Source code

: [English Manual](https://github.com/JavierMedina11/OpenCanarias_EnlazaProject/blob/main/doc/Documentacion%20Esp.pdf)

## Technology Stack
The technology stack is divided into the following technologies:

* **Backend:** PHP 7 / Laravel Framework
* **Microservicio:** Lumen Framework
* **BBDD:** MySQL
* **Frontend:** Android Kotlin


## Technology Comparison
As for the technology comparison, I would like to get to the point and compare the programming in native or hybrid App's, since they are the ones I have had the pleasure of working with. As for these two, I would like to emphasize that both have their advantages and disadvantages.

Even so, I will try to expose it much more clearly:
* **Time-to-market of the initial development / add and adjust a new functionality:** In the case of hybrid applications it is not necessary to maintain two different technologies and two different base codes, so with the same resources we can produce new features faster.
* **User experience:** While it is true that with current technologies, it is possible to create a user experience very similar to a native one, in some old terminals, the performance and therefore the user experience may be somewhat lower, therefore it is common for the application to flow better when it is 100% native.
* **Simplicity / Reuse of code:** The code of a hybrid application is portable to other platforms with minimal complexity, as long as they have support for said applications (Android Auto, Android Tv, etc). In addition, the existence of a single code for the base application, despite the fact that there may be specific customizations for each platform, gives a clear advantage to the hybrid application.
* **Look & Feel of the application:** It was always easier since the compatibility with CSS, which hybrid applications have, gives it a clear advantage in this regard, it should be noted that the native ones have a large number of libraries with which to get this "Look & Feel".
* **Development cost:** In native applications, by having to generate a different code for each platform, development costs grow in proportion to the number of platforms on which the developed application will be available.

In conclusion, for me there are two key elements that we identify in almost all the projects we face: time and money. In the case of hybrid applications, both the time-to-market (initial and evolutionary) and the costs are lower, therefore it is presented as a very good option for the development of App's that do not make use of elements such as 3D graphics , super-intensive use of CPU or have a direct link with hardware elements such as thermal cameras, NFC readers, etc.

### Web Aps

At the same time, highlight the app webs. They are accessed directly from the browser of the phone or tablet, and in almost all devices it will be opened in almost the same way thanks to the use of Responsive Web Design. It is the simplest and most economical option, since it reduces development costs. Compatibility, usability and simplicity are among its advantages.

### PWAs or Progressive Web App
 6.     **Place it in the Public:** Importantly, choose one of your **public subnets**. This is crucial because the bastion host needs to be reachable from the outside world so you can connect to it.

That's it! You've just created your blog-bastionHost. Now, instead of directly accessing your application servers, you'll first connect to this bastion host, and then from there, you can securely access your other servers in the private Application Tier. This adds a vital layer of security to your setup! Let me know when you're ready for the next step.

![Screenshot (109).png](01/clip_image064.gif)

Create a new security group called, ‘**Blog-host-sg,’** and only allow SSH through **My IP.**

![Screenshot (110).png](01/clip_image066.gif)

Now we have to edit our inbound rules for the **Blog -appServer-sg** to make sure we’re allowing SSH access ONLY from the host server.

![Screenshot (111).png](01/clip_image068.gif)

════════════════

What you are asked to do: Whatever appears in the records must be returned exactly.

Exercise response:
Source code

: [English Manual](https://github.com/JavierMedina11/OpenCanarias_EnlazaProject/blob/main/doc/Documentacion%20Esp.pdf)

## Technology Stack
The technology stack is divided into the following technologies:

* **Backend:** PHP 7 / Laravel Framework
* **Microservicio:** Lumen Framework
* **BBDD:** MySQL
* **Frontend:** Android Kotlin


## Technology Comparison
As for the technology comparison, I would like to get to the point and compare the programming in native or hybrid App's, since they are the ones I have had the pleasure of working with. As for these two, I would like to emphasize that both have their advantages and disadvantages.

Even so, I will try to expose it much more clearly:
* **Time-to-market of the initial development / add and adjust a new functionality:** In the case of hybrid applications it is not necessary to maintain two different technologies and two different base codes, so with the same resources we can produce new features faster.
* **User experience:** While it is true that with current technologies, it is possible to create a user experience very similar to a native one, in some old terminals, the performance and therefore the user experience may be somewhat lower, therefore it is common for the application to flow better when it is 100% native.
* **Simplicity / Reuse of code:** The code of a hybrid application is portable to other platforms with minimal complexity, as long as they have support for said applications (Android Auto, Android Tv, etc). In addition, the existence of a single code for the base application, despite the fact that there may be specific customizations for each platform, gives a clear advantage to the hybrid application.
* **Look & Feel of the application:** It was always easier since the compatibility with CSS, which hybrid applications have, gives it a clear advantage in this regard, it should be noted that the native ones have a large number of libraries with which to get this "Look & Feel".
* **Development cost:** In native applications, by having to generate a different code for each platform, development costs grow in proportion to the number of platforms on which the developed application will be available.

In conclusion, for me there are two key elements that we identify in almost all the projects we face: time and money. In the case of hybrid applications, both the time-to-market (initial and evolutionary) and the costs are lower, therefore it is presented as a very good option for the development of App's that do not make use of elements such as 3D graphics , super-intensive use of CPU or have a direct link with hardware elements such as thermal cameras, NFC readers, etc.

### Web Aps

At the same time, highlight the app webs. They are accessed directly from the browser of the phone or tablet, and in almost all devices it will be opened in almost the same way thanks to the use of Responsive Web Design. It is the simplest and most economical option, since it reduces development costs. Compatibility, usability and simplicity are among its advantages.

### PWAs or Progressive Web App
 6.     **Place it in the Public:** Importantly, choose one of your **public subnets**. This is crucial because the bastion host needs to be reachable from the outside world so you can connect to it.

That's it! You've just created your blog-bastionHost. Now, instead of directly accessing your application servers, you'll first connect to this bastion host, and then from there, you can securely access your other servers in the private Application Tier. This adds a vital layer of security to your setup! Let me know when you're ready for the next step.

![Screenshot (109).png](01/clip_image064.gif)

Create a new security group called, ‘**Blog-host-sg,’** and only allow SSH through **My IP.**

![Screenshot (110).png](01/clip_image066.gif)

Now we have to edit our inbound rules for the **Blog -appServer-sg** to make sure we’re allowing SSH access ONLY from the host server.

![Screenshot (111).png](01/clip_image068.gif)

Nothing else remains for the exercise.